On scaling limits of random trees and maps with a prescribed degree sequence (1903.06138v4)

Abstract: We study a configuration model on bipartite planar maps in which, given $n$ even integers, one samples a planar map with $n$ faces uniformly at random with these face degrees. We prove that when suitably rescaled, such maps always admit nontrivial subsequential limits as $n \to \infty$ in the Gromov-Hausdorff-Prokhorov topology. Further, we show that they converge in distribution towards the celebrated Brownian sphere, and more generally a Brownian disk for maps with a boundary, if and only if there is no inner face with a macroscopic degree, or, if the perimeter is too big, the maps degenerate and converge to the Brownian tree.

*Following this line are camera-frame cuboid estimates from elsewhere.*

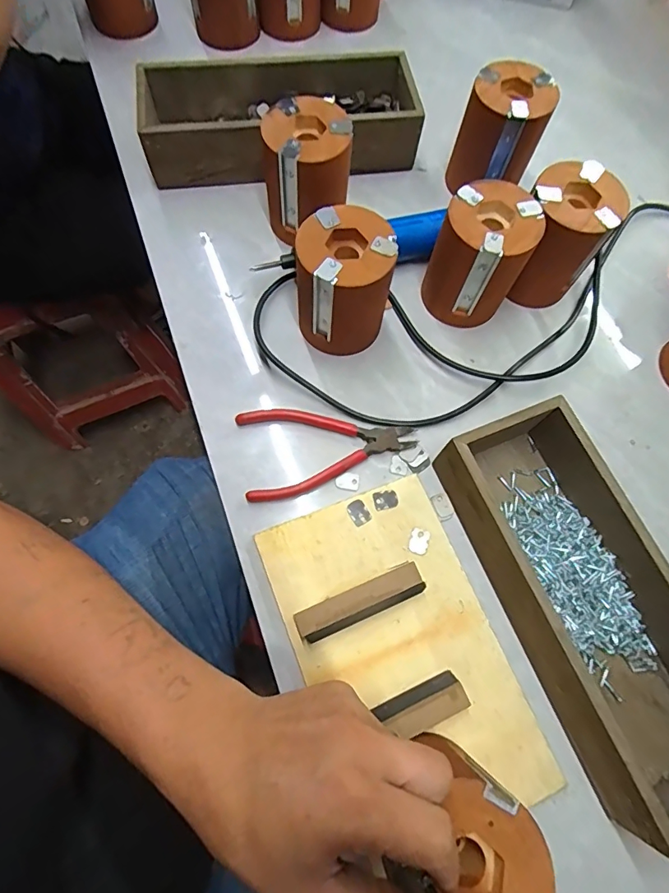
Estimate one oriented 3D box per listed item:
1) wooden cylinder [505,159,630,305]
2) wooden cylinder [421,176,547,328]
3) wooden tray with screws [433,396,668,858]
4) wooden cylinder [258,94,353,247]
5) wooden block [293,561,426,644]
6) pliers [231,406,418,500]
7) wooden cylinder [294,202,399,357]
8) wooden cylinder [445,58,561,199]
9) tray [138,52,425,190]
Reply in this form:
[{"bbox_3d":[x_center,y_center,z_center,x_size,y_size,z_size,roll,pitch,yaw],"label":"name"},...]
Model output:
[{"bbox_3d":[0.202,-0.188,0.427,0.075,0.101,0.085,23,72,7],"label":"wooden cylinder"},{"bbox_3d":[0.129,-0.168,0.416,0.073,0.098,0.081,25,72,8],"label":"wooden cylinder"},{"bbox_3d":[0.185,0.107,0.340,0.112,0.060,0.277,-21,72,-8],"label":"wooden tray with screws"},{"bbox_3d":[-0.026,-0.249,0.436,0.077,0.102,0.074,-5,71,-2],"label":"wooden cylinder"},{"bbox_3d":[0.019,0.117,0.348,0.097,0.016,0.025,-22,72,-8],"label":"wooden block"},{"bbox_3d":[-0.005,0.000,0.399,0.146,0.007,0.080,-7,71,-3],"label":"pliers"},{"bbox_3d":[0.009,-0.135,0.396,0.073,0.104,0.072,0,70,-1],"label":"wooden cylinder"},{"bbox_3d":[0.163,-0.308,0.466,0.078,0.101,0.073,24,72,7],"label":"wooden cylinder"},{"bbox_3d":[-0.055,-0.347,0.493,0.275,0.060,0.112,-7,71,-3],"label":"tray"}]

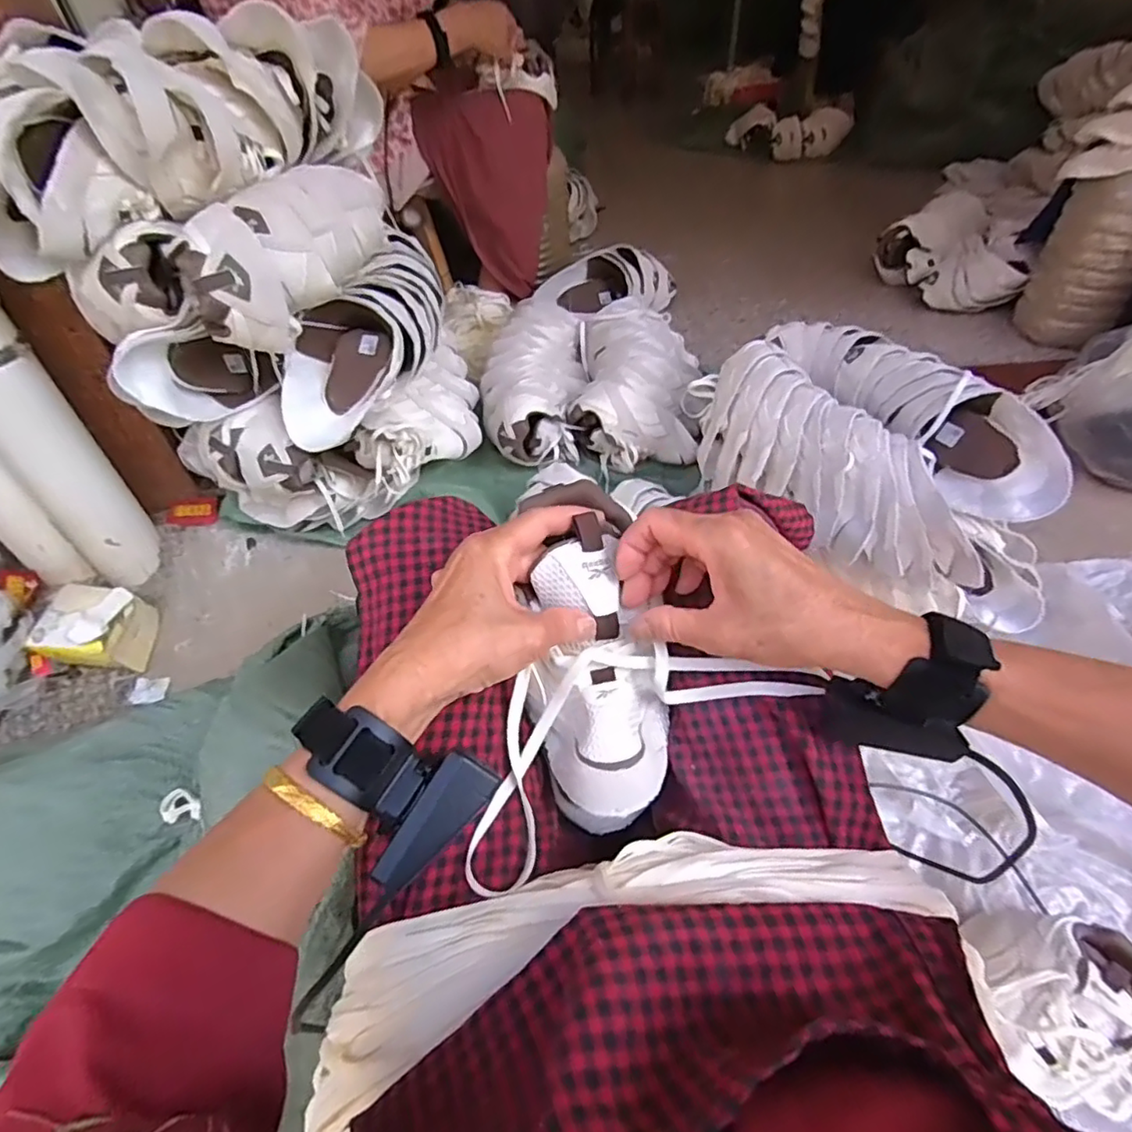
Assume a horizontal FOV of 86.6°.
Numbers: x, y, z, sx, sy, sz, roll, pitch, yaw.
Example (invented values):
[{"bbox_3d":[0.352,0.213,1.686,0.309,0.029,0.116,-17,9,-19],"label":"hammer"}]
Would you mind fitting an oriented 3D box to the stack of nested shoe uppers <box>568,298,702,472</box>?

By first sampling the degrees at random with an appropriate distribution, this model recovers that of size-conditioned Boltzmann maps associated with critical weights in the domain of attraction of a stable law with index $\alpha\in [1,2]$. The Brownian tree and disks then appear respectively in the case $\alpha=1$ and $\alpha=2$, whereas in the case $\alpha \in (1,2)$ our results partially recover previous known ones. Our proofs rely on known bijections with labelled plane trees, which are similarly sampled uniformly at random given $n$ outdegrees. Along the way, we obtain some results on the geometry of such trees, such as a convergence to the Brownian tree but only in the weaker sense of subtrees spanned by random vertices, which are of independent interest.